I have a dataset with horses and want to group them based on coat colors. In my dataset more than 140 colors are used, I would like to go back to only a few coat colors and assign the rest to Other. But for some horses the coat color has not been registered, i.e. those are unknown. Below is what the new colors should be. (To illustrate the problem I have an old coat color and a new one. But I want to simply change the coat colors, not create a new column with colors)
Horse ID | Coatcolor(old) | Coatcolor |
---|---|---|
1 | black | Black |
2 | bayspotted | Spotted |
3 | chestnut | Chestnut |
4 | grey | Grey |
5 | cream dun | Other |
6 | Unknown | |
7 | blue roan | Other |
8 | chestnutgrey | Grey |
9 | blackspotted | Spotted |
10 | Unknown |
Instead, I get the data below(second table), where unknown and other are switched.
Horse ID | Coatcolor |
---|---|
1 | Black |
2 | Spotted |
3 | Chestnut |
4 | Grey |
5 | Unknown |
6 | Other |
7 | Unknown |
8 | Grey |
9 | Spotted |
10 | Other |
I used the following code
mydata <- data %>%
mutate(Coatcolor = case_when(
str_detect(Coatcolor, "spotted") ~ "Spotted",
str_detect(Coatcolor, "grey") ~ "Grey",
str_detect(Coatcolor, "chestnut") ~ "Chestnut",
str_detect(Coatcolor, "black") ~ "Black",
str_detect(Coatcolor, "") ~ "Unknown",
TRUE ~ Coatcolor
))
mydata$Coatcolor[!mydata$Coatcolor %in% c("Spotted", "Grey", "Chestnut", "Black", "Unknown")] <- "Other"

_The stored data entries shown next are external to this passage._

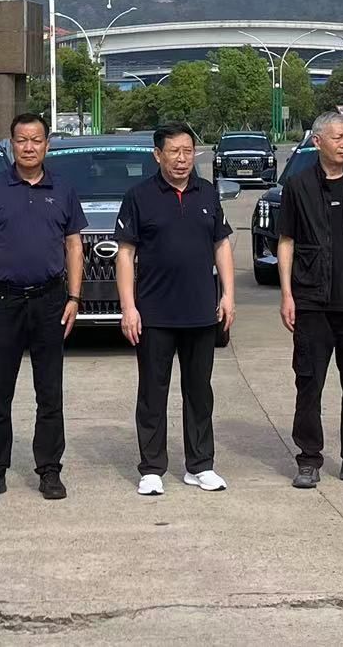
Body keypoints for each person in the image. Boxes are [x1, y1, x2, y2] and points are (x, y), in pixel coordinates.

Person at [0, 113, 86, 502]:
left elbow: (74, 246)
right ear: (11, 144)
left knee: (49, 392)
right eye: (22, 140)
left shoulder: (63, 189)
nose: (29, 147)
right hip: (3, 302)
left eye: (36, 140)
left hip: (51, 301)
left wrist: (73, 297)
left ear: (47, 145)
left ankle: (49, 470)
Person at [114, 122, 236, 496]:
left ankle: (200, 466)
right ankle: (152, 468)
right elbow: (125, 253)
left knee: (199, 392)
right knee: (153, 393)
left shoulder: (207, 193)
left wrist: (229, 295)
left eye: (188, 151)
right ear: (158, 155)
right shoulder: (139, 196)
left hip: (201, 311)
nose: (182, 159)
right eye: (174, 151)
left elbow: (222, 245)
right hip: (154, 313)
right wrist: (128, 307)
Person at [276, 111, 343, 489]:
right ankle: (309, 459)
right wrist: (287, 294)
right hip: (311, 302)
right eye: (338, 137)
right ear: (317, 141)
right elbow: (286, 241)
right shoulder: (298, 186)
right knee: (309, 384)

So what am I doing wrong/missing? Thanks in advance.
You can use the recode
function of thedplyr
package. Assuming the missing spots are NA
' s, you can then subsequently set all NA
's to "Other" with replace_na
of the tidyr
package. It depends on the format of your missing data spots.
mydata <- tibble(
id = 1:10,
coatcol = letters[1:10]
)
mydata$coatcol[5] <- NA
mydata$coatcol[4] <- ""
mydata <- mydata %>%
mutate_all(list(~na_if(.,""))) %>% # convert empty string to NA
mutate(Coatcolor_old = replace_na(coatcol, "Unknown")) %>% #set all NA to Unknown
mutate(Coatcolor_new = recode(
Coatcolor_old,
'spotted'= 'Spotted',
'bayspotted' = 'Spotted',
'old_name' = 'new_name',
'a' = 'A', #etc.
))
mydata